For simplicity, I assume that $f$ and $g$ are real-valued, Lebesgue measurable functions.
In this question the following is asked:
Prove that if $f$ and $g$ are measurable then $fg$ is also measurable (express the product using sums and powers of functions).
It is not difficult to do this using the fact that $(f+g)^2=f^2+g^2+2fg$, together with (1) $f+g$ is measurable whenever $f$ and $g$ are measurable, and (2) the composition of the continuous function $x\mapsto x^2$ with a measurable function is measurable.
Question. Is it possible to show that the product $fg$ is measurable without knowing these two facts, i.e., directly from the definition?
Edit: I am using the following definition: a function $f:E\to \mathbb R$ on a measurable domain $E\subseteq \mathbb R$ is said to be measurable provided that for every $a \in \mathbb R$, each preimage $f^{-1}((a, \infty))$ is measurable. (or equivalently, each preimage of intervals of the form $[a, \infty), (-\infty, a),$ or $(-\infty, a]$).
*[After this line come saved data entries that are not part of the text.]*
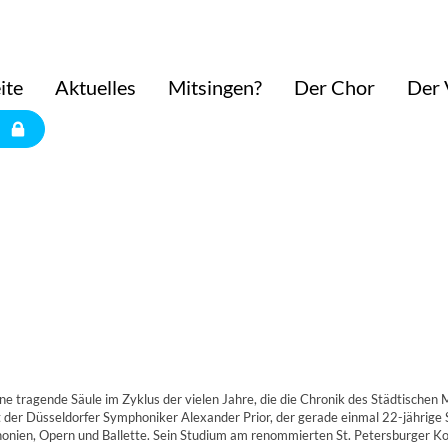
ite
Aktuelles
Mitsingen?
Der Chor
Der 
e tragende Säule im Zyklus der vielen Jahre, die die Chronik des Städtischen
der Düsseldorfer Symphoniker Alexander Prior, der gerade einmal 22-jährige S
honien, Opern und Ballette. Sein Studium am renommierten St. Petersburger Ko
Lets consider the $\lambda$-measurable functions $f,g: E \to \overline{\mathbb R}$. Then we must take some care in defining the sum and product of such functions. If $f$ and $g$ are measurable functions, then $f + g$ is undefined at points where it would be of the form $\infty - \infty$.
Let $f$ and $g$ be measurable extended real-valued functions defined on $E$ and $\alpha$ a fixed number. Define $f+g$ to be $\alpha$ whenever it is of the form $\infty - \infty$ or $-\infty + \infty$.
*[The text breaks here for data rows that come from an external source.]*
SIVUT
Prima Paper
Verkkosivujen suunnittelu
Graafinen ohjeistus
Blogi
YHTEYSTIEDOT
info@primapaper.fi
$$ E_1 = \{f+g = \infty\} = \{f \in \mathbb{R}, g = \infty\} \cup \{f = g = \infty\} \cup \{f = \infty, g \in \mathbb{R}\}, $$
which is measurable.
$$ E_2 = \{f + g = -\infty\} = \{f \in \mathbb{R}, g = -\infty\} \cup \{f = g = -\infty\} \cup \{f = -\infty, g \in \mathbb{R}\}, $$
which is measurable.
Let $h = (f+g)|_{E \setminus (E_1 \cup E_2)}$ and let $\beta \in \mathbb{R}$.
If $\beta \geq \alpha$, then
$$ \{x : h(x) > \beta\} = \{x : f|_{E \setminus \{f = \pm \infty\}}(x) + g|_{E \setminus \{g = \pm \infty\}}(x) > \beta\}, $$
which is measurable.
If $\beta < \alpha$, then
$$ \{x : h(x) > \beta\} = \{f = \infty, g = -\infty\} \cup \{f = -\infty, g = \infty\} \cup \{x : f|_{E \setminus \{f = \pm \infty\}}(x) + g|_{E \setminus \{g = \pm \infty\}}(x) > \beta\}, $$
which is measurable. Hence $f + g$ is measurable.
Now we consider the product $fg$, let
$$ E_1 = \{fg = \infty\} = \{f = \infty, g > 0\} \cup \{f = -\infty, g < 0\} \cup \{f > 0, g = \infty\} \cup \{f < 0, g = -\infty\}, $$
which is measurable.
$$ E_2 = \{fg = -\infty\} = \{f = \infty, g < 0\} \cup \{f = -\infty, g > 0\} \cup \{f > 0, g = -\infty\} \cup \{f < 0, g = \infty\}, $$
which is measurable.
Let $h = fg|_{E \setminus (E_1 \cup E_2)}$ and let $\alpha \in \mathbb{R}$. If $\alpha \geq 0$, then
$$ \{x : h(x) > \alpha\} = \{x : f|_{E \setminus \{x : f(x) = \pm \infty\}}(x) \cdot g|_{E \setminus \{x : g(x) = \pm \infty\}}(x) > \alpha\}, $$
which is measurable.
If $\alpha < 0$, then
$$ \{x : h(x) > \alpha\} = \{x : f(x) = 0\} \cup \{x : g(x) = 0\} \cup \{x : f|_{E \setminus \{f = \pm \infty\}}(x) \cdot g|_{E \setminus \{g = \pm \infty\}}(x) > \alpha\}, $$
which is measurable. Hence $fg$ is measurable.